Béni soit Celui qui vient !

Aujourd’hui, dans l’Évangile, nous entendons la question que Jean-Baptiste, le précurseur, adresse par l’intermédiaire de ses disciples à Jésus : « es tu celui qui vient ? ». Cette appellation « celui qui vient » désigne le Messie. Ce type de locution s’appelle en rhétorique une antonomase.
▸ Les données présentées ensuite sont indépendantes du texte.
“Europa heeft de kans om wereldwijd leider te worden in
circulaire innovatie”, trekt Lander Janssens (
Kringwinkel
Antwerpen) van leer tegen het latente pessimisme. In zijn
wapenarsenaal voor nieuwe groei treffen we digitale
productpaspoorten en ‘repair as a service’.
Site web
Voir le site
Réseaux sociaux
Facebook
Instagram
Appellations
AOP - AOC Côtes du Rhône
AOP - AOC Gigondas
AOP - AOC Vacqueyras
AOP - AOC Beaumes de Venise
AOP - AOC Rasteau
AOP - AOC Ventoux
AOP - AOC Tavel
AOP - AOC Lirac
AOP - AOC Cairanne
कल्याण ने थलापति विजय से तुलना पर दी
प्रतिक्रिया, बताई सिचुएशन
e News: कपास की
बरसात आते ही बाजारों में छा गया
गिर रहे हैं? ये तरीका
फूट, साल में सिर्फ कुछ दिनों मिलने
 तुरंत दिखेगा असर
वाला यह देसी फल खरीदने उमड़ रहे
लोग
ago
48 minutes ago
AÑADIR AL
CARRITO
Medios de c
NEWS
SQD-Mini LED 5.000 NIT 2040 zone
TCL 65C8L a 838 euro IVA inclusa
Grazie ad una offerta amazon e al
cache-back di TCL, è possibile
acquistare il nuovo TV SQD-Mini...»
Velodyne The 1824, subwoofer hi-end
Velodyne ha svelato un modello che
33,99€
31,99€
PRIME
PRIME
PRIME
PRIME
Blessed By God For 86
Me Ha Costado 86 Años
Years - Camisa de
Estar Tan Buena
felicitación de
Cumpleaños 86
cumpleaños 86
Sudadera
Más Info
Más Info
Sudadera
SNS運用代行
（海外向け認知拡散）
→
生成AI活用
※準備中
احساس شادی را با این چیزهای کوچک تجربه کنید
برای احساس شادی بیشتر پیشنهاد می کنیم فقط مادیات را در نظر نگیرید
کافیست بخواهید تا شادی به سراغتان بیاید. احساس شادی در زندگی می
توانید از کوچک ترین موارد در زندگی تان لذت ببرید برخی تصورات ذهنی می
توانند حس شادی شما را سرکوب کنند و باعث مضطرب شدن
Ce n’est pas une injure du capitaine Haddock, mais une façon de définir par un nom commun un nom propre, comme dans la salutation à la Marie : « Pleine de grâce ». Cette désignation apparaît dans l’Ancien Testament, au livre des Psaumes : « béni soit, au Nom du Seigneur, celui qui vient » Ps 118, 16. Elle signale la venue prochaine du Messie Roi, qui vient pour sauver son peuple, non plus de manière humaine, mais en apportant ce que Dieu a réservé à ceux qu’Il aime : « la pierre qu’ont rejetée les bâtisseurs et devenue la pierre d’angle, c’est là l’œuvre du Seigneur » Ibidem. Cette confession de foi en Celui qui vient, cette reconnaissance du Messie, du Christ, en Jésus de Nazareth, nous l’avons faite si souvent nôtre, que nous ne nous en apercevons plus. Combien de fois ? Chaque fois que nous participons à l’eucharistie et que nous chantons ou disons le Sanctus, le trisagion : « Saint, Saint, Saint le Seigneur, Dieu de l’Univers. Le ciel et la terre sont remplis de ta gloire, hosanna au plus haut des cieux. Béni soit celui qui vient, au Nom du Seigneur… »

Nous sommes donc accoutumés à cette proclamation sans en reconnaître toujours la portée. Que signifie-t-elle ? Isaïe, le prophète rapporte que, dans le Sanctuaire, la sainteté de Dieu s’est révélée à lui. Des séraphins chantent : « Saint, Saint, Saint, est [le Seigneur] Sabaot, sa gloire emplit toute la terre » (Is 6, 3). Les chrétiens reconnaissent que la gloire du Seigneur, manifestée sur la terre, trouve son expression maximale dans la venue du Fils de Dieu, dans la venue du Messie, Fils de l’homme, qui signale sa présence par le fait que les sourds entendent, les lépreux sont guéris, les morts ressuscitent, la Bonne Nouvelle est annoncée aux pauvres. Chaque fois que ces œuvres se réalisent, le Messie que nous annonçons se fait plus proche. Chaque fois que des sourds entendent la bonté de Dieu, que des aveugles la voient, que des morts spirituellement se relèvent pour vivre dans la fidélité à Dieu, que des pauvres suppliants reçoivent des mains de Dieu le salut offert, le Christ se fait plus proche.

C’est bien ce qu’a entendu Jean Baptiste, qui, dans son questionnement, n’émet pas un doute, mais soulève une difficulté. Car « Dix mille difficultés ne font pas un doute » Newman, Apologia, ch. V. Ce que voulait dire le théologien anglais c’est qu’il y a une différence entre inquiry et investigation. Celui qui enquête (inquiry), n’a pas trouvé. Il doute. Celui qui a trouvé peut encore interroger (investigation). Il cherche. Ce que nous faisons à travers les mille et une activités de nos existences. Nous y cherchons, l’œuvre du Seigneur. En nous-mêmes, en ceux qui nous sont chers, en ceux qui nous sont proches. Et nous participons à cette œuvre en leur montrant le chemin qui y conduit. L’œuvre du Seigneur apparaît dans la communauté des fidèles qui sont guéris par Celui qui vient nous sauver, nous guérir de nos surdités, de nos peurs, de nos défaillances.  L’œuvre du Messie, de Celui qui vient apparaît en toute sa force dans les pauvres réunis à la messe qui chantent sa gloire, pauvres de cœur qui attendent de lui le salut.